Cross the river for your return cycling trip; it will give you a different perspective on the city. Return the bikes to the hotel and walk to Federation Square. It would be an understatement to describe the design of this vast, futuristic complex constructed of steel, stone, and glass as controversial, but, love it or hate it, distinctive Federation Square forms the undeniable cultural heart of Melbourne. It contains a multitude of art galleries, museums, shops, and cafés, including The Ian Potter Centre: NGV Australia, which has an outstanding collection of indigenous art. Those harbouring celluloid fantasies will also enjoy The Australian Centre for the Moving Image, focusing on cinema’s evolution from its early days to the latest digital technology.
You’re lunching at the ferociously popular MoVida, with a tapas-style menu to suit both large and small appetites. Here, chef Frank Camorra delights in showcasing the sausages, slow-cooked braises, and other home-cooked Spanish foods he grew up with.
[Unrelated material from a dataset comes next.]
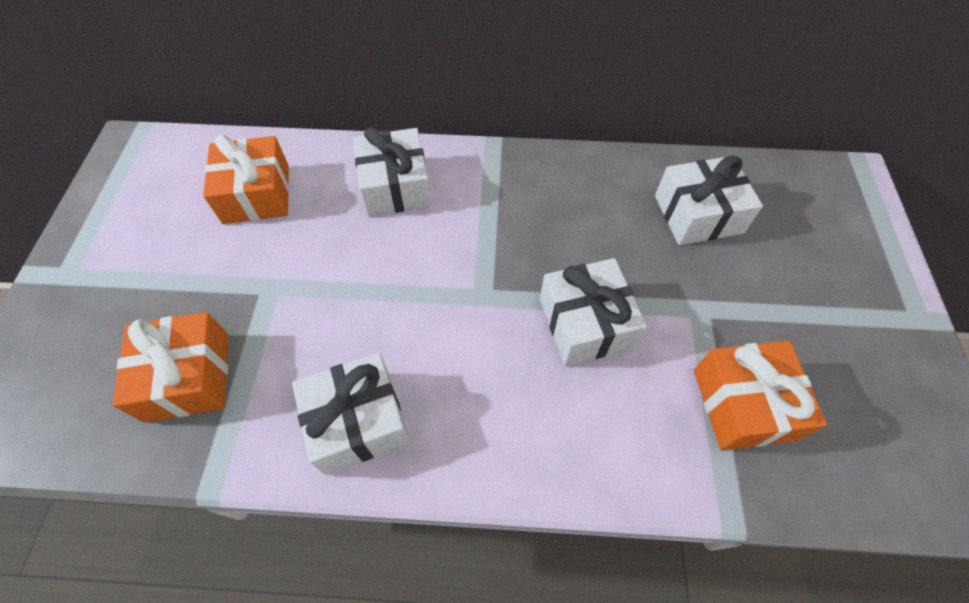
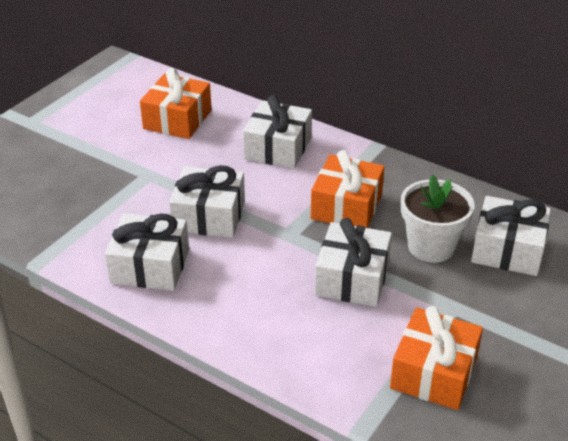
camera: 30 degrees right, 20 degrees down
(188, 376) = (65, 201): orange gift -> orange gift (346, 207)
(380, 313) = (209, 216): none -> white gift
(630, 243) = (431, 246): none -> white flower pot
Sample the costilla con sobrasada (lamb cutlet with pork and paprika pâté), but be sure to leave room for the classic chocolate-dunked churros (Spanish doughnuts).
It’s been an energetic and extended morning, so return to the hotel’s luxurious Chuan Spa for some rest, relaxation, and muscle rejuvenation. Plunge into the indoor saltwater pool or contemplate Melbourne’s soaring skyline from the bubbling Jacuzzi before indulging in one of more than 40 specialty treatments based on the holistic principles of traditional Chinese medicine. Particularly recommended for couples is the Serenity Shen signature service, which incorporates a soak in a private geisha tub, a stone therapy massage, and a refreshing marine algae mask.
Feeling relaxed and refreshed, step out for dinner at The Brasserie by Philippe Mouchel. This stylish eatery is set in the opulent surrounds of the landmark Crown casino complex, the Southern Hemisphere’s largest casino. Furious bursts of flame on the rooftop mark the passing of each hour, but even this extravagance cannot distract from the food. Diners clamour for Mouchel’s signature snails served in a tomato fondue with garlic and parsley butter.
Resist, if you can, the lure of the lucre and cross the sculpture-lined pedestrian footbridge en route to familiar territory. Melbourne’s Regent Theatre oozes old-fashioned glamour and is presenting the award-winning musical Wicked until mid-2009.